Nachrichten

Vodafone will die Welt bewegen – CR-Report 08/09 versandt

Düsseldorf > Informations-und Kommunikationstechnologien stehen für eine Vielzahl moderner Innovationen bei der Energieversorgung, im Mobilitätsmanagement und Gesundheitswesen. Das betont Friedrich Joussen, CEO von Vodafone Deutschland, im Corporate Responsibility Report 2008/2009, den das Unternehmen im Februar versandte. Der CEO ist sich dabei bewusst, dass sich sein Unternehmen nicht nur nach dessen Beitrag zum technischen, sondern auch zum gesellschaftlichen Fortschritt fragen lassen muss. „Durch unser gesellschaftliches Engagement und ökologische Verantwortung wollen wir zugleich Vertrauen schaffen und andere in die Zukunft mitnehmen“, sagt Joussen in seinem Vorwort zu dem Bericht.

Die gedruckte Fassung des CR-Reports orientiert sich an den aktuellen Leitlinien der Global Reporting Initiative (GRI). Er wird durch eine im Internet abrufbare GRI-Bilanz mit Informationen nach dem so genannten Sector Supplements der GRI für Telekommunikationsunternehmen ergänzt. Auf 38 Seiten finden sich übersichtlich zusammengestellt Berichte, Zahlen und Ansprechpartner sowie viele Links zu weiterführenden Internetseiten.

Im Bereich Managementstrategie stellt Vodafone Jugendfragen (die sinnvolle Nutzung elektronischer Medien und die Gewaltprävention), Energieeffizienz, Mitarbeiterverantwortung und Innovationen für eine zukunftsfähige Gesellschaft nach vorne. Koordiniert werden die entsprechenden Aktivitäten durch eine 2004 eingerichtete Abteilung für Corporate Responsibility, die dem Bereich Konzernkommunikation, Politik und Stiftungen angehört. Den Rahmen für das CR-Management setzten Vorgaben der internationalen Vodafone-Gruppe. Kennzahlen werden halbjährlich auf der nationalen Ebene erfasst und international abgeglichen.

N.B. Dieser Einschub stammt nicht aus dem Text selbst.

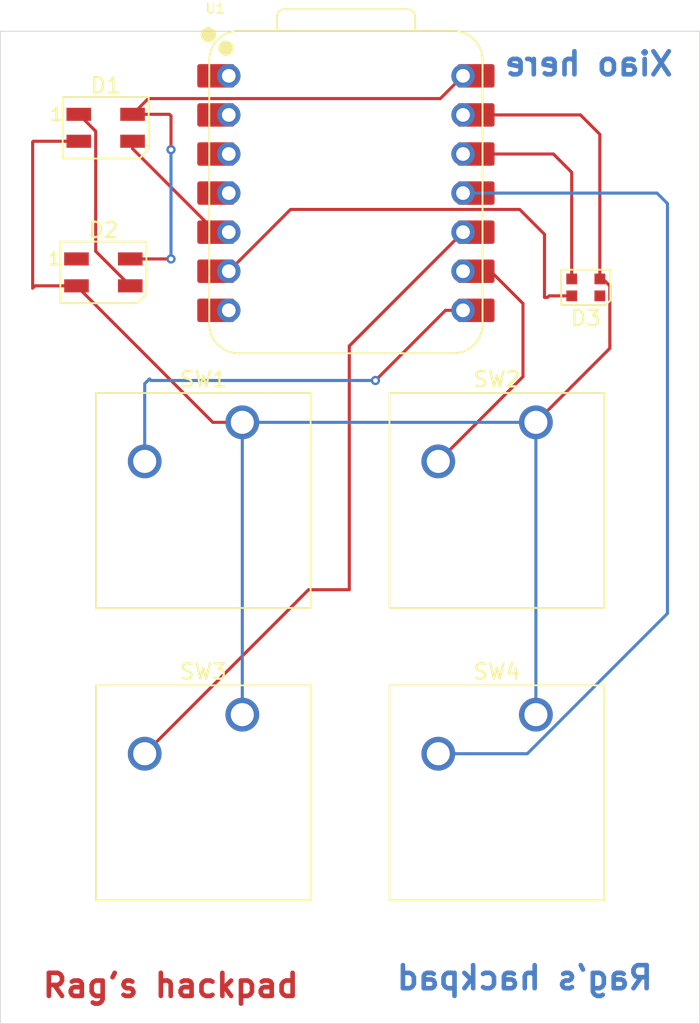
<source format=kicad_pcb>
(kicad_pcb
	(version 20241229)
	(generator "pcbnew")
	(generator_version "9.0")
	(general
		(thickness 1.6)
		(legacy_teardrops no)
	)
	(paper "A4")
	(layers
		(0 "F.Cu" signal)
		(2 "B.Cu" signal)
		(9 "F.Adhes" user "F.Adhesive")
		(11 "B.Adhes" user "B.Adhesive")
		(13 "F.Paste" user)
		(15 "B.Paste" user)
		(5 "F.SilkS" user "F.Silkscreen")
		(7 "B.SilkS" user "B.Silkscreen")
		(1 "F.Mask" user)
		(3 "B.Mask" user)
		(17 "Dwgs.User" user "User.Drawings")
		(19 "Cmts.User" user "User.Comments")
		(21 "Eco1.User" user "User.Eco1")
		(23 "Eco2.User" user "User.Eco2")
		(25 "Edge.Cuts" user)
		(27 "Margin" user)
		(31 "F.CrtYd" user "F.Courtyard")
		(29 "B.CrtYd" user "B.Courtyard")
		(35 "F.Fab" user)
		(33 "B.Fab" user)
		(39 "User.1" user)
		(41 "User.2" user)
		(43 "User.3" user)
		(45 "User.4" user)
	)
	(setup
		(pad_to_mask_clearance 0)
		(allow_soldermask_bridges_in_footprints no)
		(tenting front back)
		(pcbplotparams
			(layerselection 0x00000000_00000000_55555555_5755f5ff)
			(plot_on_all_layers_selection 0x00000000_00000000_00000000_00000000)
			(disableapertmacros no)
			(usegerberextensions no)
			(usegerberattributes yes)
			(usegerberadvancedattributes yes)
			(creategerberjobfile yes)
			(dashed_line_dash_ratio 12.000000)
			(dashed_line_gap_ratio 3.000000)
			(svgprecision 4)
			(plotframeref no)
			(mode 1)
			(useauxorigin no)
			(hpglpennumber 1)
			(hpglpenspeed 20)
			(hpglpendiameter 15.000000)
			(pdf_front_fp_property_popups yes)
			(pdf_back_fp_property_popups yes)
			(pdf_metadata yes)
			(pdf_single_document no)
			(dxfpolygonmode yes)
			(dxfimperialunits yes)
			(dxfusepcbnewfont yes)
			(psnegative no)
			(psa4output no)
			(plot_black_and_white yes)
			(sketchpadsonfab no)
			(plotpadnumbers no)
			(hidednponfab no)
			(sketchdnponfab yes)
			(crossoutdnponfab yes)
			(subtractmaskfromsilk no)
			(outputformat 1)
			(mirror no)
			(drillshape 1)
			(scaleselection 1)
			(outputdirectory "")
		)
	)
	(net 0 "")
	(net 1 "+5V")
	(net 2 "Net-(D1-DOUT)")
	(net 3 "GND")
	(net 4 "Net-(D1-DIN)")
	(net 5 "unconnected-(D2-DOUT-Pad1)")
	(net 6 "Net-(U1-GPIO1{slash}RX)")
	(net 7 "Net-(U1-GPIO2{slash}SCK)")
	(net 8 "Net-(U1-GPIO4{slash}MISO)")
	(net 9 "Net-(U1-GPIO3{slash}MOSI)")
	(net 10 "unconnected-(U1-GPIO26{slash}ADC0{slash}A0-Pad1)")
	(net 11 "unconnected-(U1-GPIO28{slash}ADC2{slash}A2-Pad3)")
	(net 12 "unconnected-(U1-GPIO27{slash}ADC1{slash}A1-Pad2)")
	(net 13 "unconnected-(U1-GPIO29{slash}ADC3{slash}A3-Pad4)")
	(net 14 "unconnected-(U1-GPIO0{slash}TX-Pad7)")
	(net 15 "Net-(D3-DIN)")
	(net 16 "unconnected-(D3-DOUT-Pad1)")
	(net 17 "Net-(D3-VDD)")
	(footprint "OPL:XIAO-RP2040-DIP" (layer "F.Cu") (at 170.68 67.12))
	(footprint "Button_Switch_Keyboard:SW_Cherry_MX_1.00u_PCB" (layer "F.Cu") (at 183.04 82.02))
	(footprint "LED_SMD:LED_SK6812MINI_PLCC4_3.5x3.5mm_P1.75mm" (layer "F.Cu") (at 155.05 62.875))
	(footprint "Button_Switch_Keyboard:SW_Cherry_MX_1.00u_PCB" (layer "F.Cu") (at 163.94 82.02))
	(footprint "Button_Switch_Keyboard:SW_Cherry_MX_1.00u_PCB" (layer "F.Cu") (at 163.94 101.02))
	(footprint "Button_Switch_Keyboard:SW_Cherry_MX_1.00u_PCB" (layer "F.Cu") (at 183.04 101.02))
	(footprint "LED_SMD:LED_SK6812MINI_PLCC4_3.5x3.5mm_P1.75mm" (layer "F.Cu") (at 154.9 72.275))
	(footprint "LED_SMD:LED_WS2812B-2020_PLCC4_2.0x2.0mm" (layer "F.Cu") (at 186.285 73.25 180))
	(gr_rect
		(start 148.2 56.6)
		(end 193.7 121.1)
		(stroke
			(width 0.05)
			(type default)
		)
		(fill no)
		(layer "Edge.Cuts")
		(uuid "df63ba0b-6cb1-47fc-b95e-6bcd558d70d9")
	)
	(gr_text "Rag's hackpad"
		(at 150.8 119.5 0)
		(layer "F.Cu")
		(uuid "d489a77f-e4fb-4628-9593-44e1fe87d1a8")
		(effects
			(font
				(size 1.5 1.5)
				(thickness 0.3)
				(bold yes)
			)
			(justify left bottom)
		)
	)
	(gr_text "Xiao here"
		(at 192.1 59.6 0)
		(layer "B.Cu")
		(uuid "25c77e33-2566-464b-8a14-dddbae3ebb77")
		(effects
			(font
				(size 1.5 1.5)
				(thickness 0.3)
				(bold yes)
			)
			(justify left bottom mirror)
		)
	)
	(gr_text "Rag's hackpad"
		(at 190.8 119 0)
		(layer "B.Cu")
		(uuid "38651b3f-22c0-4869-bdf2-fef625081908")
		(effects
			(font
				(size 1.5 1.5)
				(thickness 0.3)
				(bold yes)
			)
			(justify left bottom mirror)
		)
	)
	(segment
		(start 159.3 62.6)
		(end 159.3 64.3)
		(width 0.2)
		(layer "F.Cu")
		(net 1)
		(uuid "1cfdc1b0-d520-4e33-9fcf-94a99c65fea2")
	)
	(segment
		(start 157.823 60.977)
		(end 176.823 60.977)
		(width 0.2)
		(layer "F.Cu")
		(net 1)
		(uuid "27548608-5fe2-468e-8536-2c4a21714fdd")
	)
	(segment
		(start 159.3 62.1)
		(end 159.3 62.6)
		(width 0.2)
		(layer "F.Cu")
		(net 1)
		(uuid "4a98753b-8891-41c3-a0e8-3251929e18f7")
	)
	(segment
		(start 156.8 62)
		(end 159.2 62)
		(width 0.2)
		(layer "F.Cu")
		(net 1)
		(uuid "5c941b60-2077-4dab-9378-ccb77b7d7445")
	)
	(segment
		(start 159.2 62)
		(end 159.3 62.1)
		(width 0.2)
		(layer "F.Cu")
		(net 1)
		(uuid "7883a2e1-6038-485e-a533-7090f885c535")
	)
	(segment
		(start 176.823 60.977)
		(end 178.3 59.5)
		(width 0.2)
		(layer "F.Cu")
		(net 1)
		(uuid "7b85a087-ac02-4e05-a654-a2485b392e36")
	)
	(segment
		(start 156.8 62)
		(end 157.823 60.977)
		(width 0.2)
		(layer "F.Cu")
		(net 1)
		(uuid "94495bc8-ccda-4a56-bdc3-a3857305116a")
	)
	(segment
		(start 159.3 71.4)
		(end 156.65 71.4)
		(width 0.2)
		(layer "F.Cu")
		(net 1)
		(uuid "d045a363-e14f-4b79-880f-355627935902")
	)
	(via
		(at 159.3 71.4)
		(size 0.6)
		(drill 0.3)
		(layers "F.Cu" "B.Cu")
		(net 1)
		(uuid "943605ba-7a49-42cc-b657-e3edfe48a6a6")
	)
	(via
		(at 159.3 64.3)
		(size 0.6)
		(drill 0.3)
		(layers "F.Cu" "B.Cu")
		(net 1)
		(uuid "b6c78f0b-29dc-4e50-8536-ed8bd8ae637c")
	)
	(segment
		(start 159.3 64.3)
		(end 159.3 71.4)
		(width 0.2)
		(layer "B.Cu")
		(net 1)
		(uuid "394acf20-2ef4-43b4-9e00-be59f950681f")
	)
	(segment
		(start 159.3 71.4)
		(end 159.3 71.5)
		(width 0.2)
		(layer "B.Cu")
		(net 1)
		(uuid "c11a7a26-5049-4ea3-9afd-4a1a9a619088")
	)
	(segment
		(start 154.4 63.1)
		(end 154.4 70.9)
		(width 0.2)
		(layer "F.Cu")
		(net 2)
		(uuid "0694f8fe-b175-4cdc-ae23-b955e018928f")
	)
	(segment
		(start 153.3 62)
		(end 154.4 63.1)
		(width 0.2)
		(layer "F.Cu")
		(net 2)
		(uuid "1a00fcc7-4228-4814-9b39-813bf37247a2")
	)
	(segment
		(start 154.4 70.9)
		(end 156.65 73.15)
		(width 0.2)
		(layer "F.Cu")
		(net 2)
		(uuid "92d3f212-9b2d-4580-a10a-83d69af3b48a")
	)
	(segment
		(start 179.135 62.04)
		(end 178.3 62.04)
		(width 0.2)
		(layer "F.Cu")
		(net 3)
		(uuid "2f8bbc11-e244-427a-844e-9e8065d816ea")
	)
	(segment
		(start 150.35 63.75)
		(end 150.3 63.8)
		(width 0.2)
		(layer "F.Cu")
		(net 3)
		(uuid "311f3752-f655-4456-ba84-08d6d1f284f6")
	)
	(segment
		(start 150.45 73.15)
		(end 153.15 73.15)
		(width 0.2)
		(layer "F.Cu")
		(net 3)
		(uuid "4b1894b6-3450-4a31-a1ac-561b30bfa2c5")
	)
	(segment
		(start 153.15 73.15)
		(end 162.02 82.02)
		(width 0.2)
		(layer "F.Cu")
		(net 3)
		(uuid "4d596817-34d3-42f4-af89-df3294bd29be")
	)
	(segment
		(start 187.2 63.3)
		(end 187.2 72.7)
		(width 0.2)
		(layer "F.Cu")
		(net 3)
		(uuid "5d4bd08a-e100-4efb-af2e-deb5306678f1")
	)
	(segment
		(start 150.3 73.3)
		(end 150.45 73.15)
		(width 0.2)
		(layer "F.Cu")
		(net 3)
		(uuid "69ed6f5c-68b9-40d9-a7fa-4668cc484b15")
	)
	(segment
		(start 153.3 63.75)
		(end 150.35 63.75)
		(width 0.2)
		(layer "F.Cu")
		(net 3)
		(uuid "7909c118-0557-49bd-848b-a33466e1d3ba")
	)
	(segment
		(start 187.851 73.149)
		(end 187.851 77.209)
		(width 0.2)
		(layer "F.Cu")
		(net 3)
		(uuid "87004357-8975-40ec-9abd-5f487b15808f")
	)
	(segment
		(start 179.135 62.04)
		(end 185.94 62.04)
		(width 0.2)
		(layer "F.Cu")
		(net 3)
		(uuid "90f04363-840c-4087-80b2-8f2ba56186f0")
	)
	(segment
		(start 150.3 63.8)
		(end 150.3 73.3)
		(width 0.2)
		(layer "F.Cu")
		(net 3)
		(uuid "a60e4a6e-fbef-4aaa-b818-44881d85e4fb")
	)
	(segment
		(start 187.851 77.209)
		(end 183.04 82.02)
		(width 0.2)
		(layer "F.Cu")
		(net 3)
		(uuid "badb2f1a-2b35-4d20-8096-6f041b6b4f6a")
	)
	(segment
		(start 187.402 72.7)
		(end 187.851 73.149)
		(width 0.2)
		(layer "F.Cu")
		(net 3)
		(uuid "d876d50b-cffe-489d-8d79-e431c8eade63")
	)
	(segment
		(start 185.94 62.04)
		(end 187.2 63.3)
		(width 0.2)
		(layer "F.Cu")
		(net 3)
		(uuid "e514200e-97cb-427d-b804-3fc546cfecdc")
	)
	(segment
		(start 162.02 82.02)
		(end 163.94 82.02)
		(width 0.2)
		(layer "F.Cu")
		(net 3)
		(uuid "f14ad24b-7f34-4122-a843-ce8781df78b1")
	)
	(segment
		(start 187.2 72.7)
		(end 187.402 72.7)
		(width 0.2)
		(layer "F.Cu")
		(net 3)
		(uuid "f77cd0bc-7faf-40c8-8fc5-09ffd9816a6c")
	)
	(segment
		(start 163.94 82.02)
		(end 163.94 101.02)
		(width 0.2)
		(layer "B.Cu")
		(net 3)
		(uuid "1c59af20-a164-4aa5-abe0-50c3b521e2c0")
	)
	(segment
		(start 183.04 82.02)
		(end 183.04 101.02)
		(width 0.2)
		(layer "B.Cu")
		(net 3)
		(uuid "6dd799db-3857-4dec-86ba-434368796c4e")
	)
	(segment
		(start 163.94 82.02)
		(end 183.04 82.02)
		(width 0.2)
		(layer "B.Cu")
		(net 3)
		(uuid "79d9e928-db29-41f0-a6cb-0eac82802030")
	)
	(segment
		(start 156.8 63.75)
		(end 156.8 64.235)
		(width 0.2)
		(layer "F.Cu")
		(net 4)
		(uuid "2487fb42-82ad-404a-b843-ac3203065712")
	)
	(segment
		(start 156.8 64.235)
		(end 162.225 69.66)
		(width 0.2)
		(layer "F.Cu")
		(net 4)
		(uuid "a89b01b3-10eb-4d1a-873c-7cf64ce2e164")
	)
	(segment
		(start 177.16 74.74)
		(end 172.6 79.3)
		(width 0.2)
		(layer "F.Cu")
		(net 6)
		(uuid "151914cd-c805-43e0-adaa-7dcc1e9e8b8a")
	)
	(segment
		(start 178.3 74.74)
		(end 177.16 74.74)
		(width 0.2)
		(layer "F.Cu")
		(net 6)
		(uuid "48cbc603-4d2e-4876-a835-628416cec448")
	)
	(via
		(at 172.6 79.3)
		(size 0.6)
		(drill 0.3)
		(layers "F.Cu" "B.Cu")
		(net 6)
		(uuid "67fcc322-0205-4ca8-bba3-d43a1b2750b9")
	)
	(segment
		(start 172.6 79.3)
		(end 158 79.3)
		(width 0.2)
		(layer "B.Cu")
		(net 6)
		(uuid "1b623d9e-1975-4f30-955c-b0a53a545778")
	)
	(segment
		(start 158 79.3)
		(end 157.9 79.2)
		(width 0.2)
		(layer "B.Cu")
		(net 6)
		(uuid "42d27146-8b60-4acd-bb44-6dfd04f7ced0")
	)
	(segment
		(start 157.9 79.2)
		(end 157.59 79.51)
		(width 0.2)
		(layer "B.Cu")
		(net 6)
		(uuid "4d4e8c86-4bd2-4fe1-a5ce-5278c6c58692")
	)
	(segment
		(start 157.59 79.51)
		(end 157.59 84.56)
		(width 0.2)
		(layer "B.Cu")
		(net 6)
		(uuid "57cbff20-d7e2-4709-b328-7aa5ded64d1d")
	)
	(segment
		(start 180.1 72.2)
		(end 182.2 74.3)
		(width 0.2)
		(layer "F.Cu")
		(net 7)
		(uuid "01a0daed-8868-41fe-b484-99d98da30c9c")
	)
	(segment
		(start 178.3 72.2)
		(end 180.1 72.2)
		(width 0.2)
		(layer "F.Cu")
		(net 7)
		(uuid "212f1a27-a29a-4c0a-894a-47614928cd39")
	)
	(segment
		(start 182.2 74.3)
		(end 182.2 79.05)
		(width 0.2)
		(layer "F.Cu")
		(net 7)
		(uuid "6cc3e5e1-927f-4560-9777-fb7ab968546f")
	)
	(segment
		(start 182.2 79.05)
		(end 176.69 84.56)
		(width 0.2)
		(layer "F.Cu")
		(net 7)
		(uuid "c0bacbf4-7ee4-4368-9ea4-ad32ad9ad8b7")
	)
	(segment
		(start 170.9 92.9)
		(end 168.25 92.9)
		(width 0.2)
		(layer "F.Cu")
		(net 8)
		(uuid "1bb02bfc-fa93-4f5e-92fc-ecaf5e4d715c")
	)
	(segment
		(start 170.9 77.06)
		(end 170.9 92.9)
		(width 0.2)
		(layer "F.Cu")
		(net 8)
		(uuid "307682a4-ae80-4dd3-831a-e9c5ac437072")
	)
	(segment
		(start 168.25 92.9)
		(end 157.59 103.56)
		(width 0.2)
		(layer "F.Cu")
		(net 8)
		(uuid "4437228d-e05d-46c2-ad5e-9c417ab67eaa")
	)
	(segment
		(start 178.3 69.66)
		(end 170.9 77.06)
		(width 0.2)
		(layer "F.Cu")
		(net 8)
		(uuid "52fced49-ff1c-41fe-a8d8-ed7fff13cf93")
	)
	(segment
		(start 191.6 94.441314)
		(end 191.6 67.8)
		(width 0.2)
		(layer "B.Cu")
		(net 9)
		(uuid "21a63198-3ee5-404c-b998-e9a949e46917")
	)
	(segment
		(start 182.481314 103.56)
		(end 191.6 94.441314)
		(width 0.2)
		(layer "B.Cu")
		(net 9)
		(uuid "93122efb-0a5c-49e4-88c3-ddce99640e76")
	)
	(segment
		(start 190.92 67.12)
		(end 178.3 67.12)
		(width 0.2)
		(layer "B.Cu")
		(net 9)
		(uuid "c9f0ef9f-3525-4828-9ff1-11fa9e82f956")
	)
	(segment
		(start 176.69 103.56)
		(end 182.481314 103.56)
		(width 0.2)
		(layer "B.Cu")
		(net 9)
		(uuid "ef87d339-cf6b-436d-b937-112d62186826")
	)
	(segment
		(start 191.6 67.8)
		(end 190.92 67.12)
		(width 0.2)
		(layer "B.Cu")
		(net 9)
		(uuid "f9afba33-1f30-4895-8046-644d0d0835f5")
	)
	(segment
		(start 167.077 68.183)
		(end 181.983 68.183)
		(width 0.2)
		(layer "F.Cu")
		(net 15)
		(uuid "15025f67-4beb-43ea-840a-f5bb2cc024b3")
	)
	(segment
		(start 183.6 73.9)
		(end 183.8 73.9)
		(width 0.2)
		(layer "F.Cu")
		(net 15)
		(uuid "56c3e068-cf38-409d-a1a0-666c17a9362c")
	)
	(segment
		(start 183.9 73.8)
		(end 185.37 73.8)
		(width 0.2)
		(layer "F.Cu")
		(net 15)
		(uuid "88ccf6fb-f1ec-4e44-be0a-212d86c0f0b8")
	)
	(segment
		(start 183.8 73.9)
		(end 183.9 73.8)
		(width 0.2)
		(layer "F.Cu")
		(net 15)
		(uuid "9c6810d7-1f78-4003-9961-92565741fb95")
	)
	(segment
		(start 163.06 72.2)
		(end 167.077 68.183)
		(width 0.2)
		(layer "F.Cu")
		(net 15)
		(uuid "ac72dba9-4c46-4e27-8f89-86d1da149a42")
	)
	(segment
		(start 183.6 69.8)
		(end 183.6 73.9)
		(width 0.2)
		(layer "F.Cu")
		(net 15)
		(uuid "c9a28e82-3bf7-4d50-9f0d-ea3fba8de811")
	)
	(segment
		(start 181.983 68.183)
		(end 183.6 69.8)
		(width 0.2)
		(layer "F.Cu")
		(net 15)
		(uuid "cb1a3e4c-5bf9-4788-b849-33ae571ebb9f")
	)
	(segment
		(start 178.3 64.58)
		(end 184.18 64.58)
		(width 0.2)
		(layer "F.Cu")
		(net 17)
		(uuid "648e4885-f1cd-42d8-893a-2a3a2bfc3c60")
	)
	(segment
		(start 184.18 64.58)
		(end 185.37 65.77)
		(width 0.2)
		(layer "F.Cu")
		(net 17)
		(uuid "681edecb-ec90-433d-95fe-c8ce6c182361")
	)
	(segment
		(start 185.37 65.77)
		(end 185.37 72.7)
		(width 0.2)
		(layer "F.Cu")
		(net 17)
		(uuid "c4c29aa9-a507-4eea-a437-764a1ca1cff4")
	)
	(embedded_fonts no)
)

</source>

Für das Unternehmen gehören die eigenen Mitarbeiter zu den wichtigsten Stakeholdern. Im Berichtzeitraum spielte die Integration von Arcor eine besondere Rolle. Seit dem 1. August 2009 gibt es die Marke Arcor offiziell nicht mehr; die Arcor AG wurde in Vodafone AG umbenannt. Mit einem Engagement-Index misst das Unternehmen die Zufriedenheit und Motivation seiner Mitarbeiter. Dieser Index stieg im vergangenen Jahr auch angesichts der Unternehmensfusion an. Achim Weusthoff, das für den Integrationsprozess verantwortliche Geschäftsführungsmitglied von Vodafone, führt dies auf die Implementierung eines gemeinsamen Werteprozesses mit den Eckwerten „Vertrauen“ und „Wertschätzung“ zurück. Dazu beigetragen haben dürfte, dass Vodafone in beiden Unternehmen auf betriebsbedingte Kündigungen und die Schließung von Standorten verzichten konnte. Vodafone Deutschland wies im Berichtszeitraum eine Fluktuationsrate von 4,3 % und Arcor eine Fluktuationsrate von 3,5 % aus.